I think it’s a great idea. Douglas won an Oscar the first time around for Wall Street playing this character, and I have to wonder if he might not become the first actor to win twice for playing the same character. Has it ever happened? No, says Hammond:
If Douglas does manage a nomination, the odds are longer for a win. Douglas already has two Oscars, including one as producer of the 1975 Best Picture, One Flew Over The Cuckoo’s Nest. His 1987 Best Actor Oscar for Wall Street reps his only recognition and nomination for acting.
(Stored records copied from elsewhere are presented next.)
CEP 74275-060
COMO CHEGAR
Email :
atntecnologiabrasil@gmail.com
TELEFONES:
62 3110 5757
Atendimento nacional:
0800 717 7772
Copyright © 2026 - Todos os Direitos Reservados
No thesp has ever won two Oscars for playing the same character, although four, to my count, have been in contention twice for essaying the same role. (Al Pacino as Michael Corleone was nominated for Supporting Actor in 1972 for The Godfather and upped to lead actor in 1974’s The Godfather Part ll. Peter O’Toole played King Henry ll in two unrelated films, Becket (1964) and again in The Lion In Winter (1968), winning Best Actor noms for both. Bing Crosby took back to back noms as Father O’Malley in Going My Way (1944) and The Bells Of St. Mary’s (1945), winning for the former. And a quarter of a century passed before Paul Newman finally won as Fast Eddie Felson in The Color Of Money (1986) after first being nominated for the role in 1961’s The Hustler. I always thought Newman was robbed for the latter (Maximilian Schell in Judgment At Nuremberg beat him) so his eventual Felson victory 25 years later was a sweet Oscar moment.
Douglas is the best thing about Wall Street 2 by a long mile, and even though the film has gotten this or that criticism and bombed at the box office, yadda yadda yadda — this isn’t the craziest idea ever floated.
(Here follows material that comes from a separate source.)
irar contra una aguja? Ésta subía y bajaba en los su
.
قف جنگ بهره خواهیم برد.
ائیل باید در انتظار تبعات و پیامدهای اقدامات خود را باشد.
The contrast between the Douglas then and the Douglas now, and Gekko’s own evolution, is significant. It wouldn’t be a sympathy win, in my opinion, but a well deserved one – a very good performance in a not so great film. Finally, Hammond says that the competition is stiff. I agree that it’s stiff, with Geoffrey Rush specifically, but also Christian Bale for The Fighter, Mark Ruffalo for The Kids Are All Right, etc. But I don’t think it’s that stiff.
One thing we know for sure: he has very little chance of being nominated for this role for lead actor.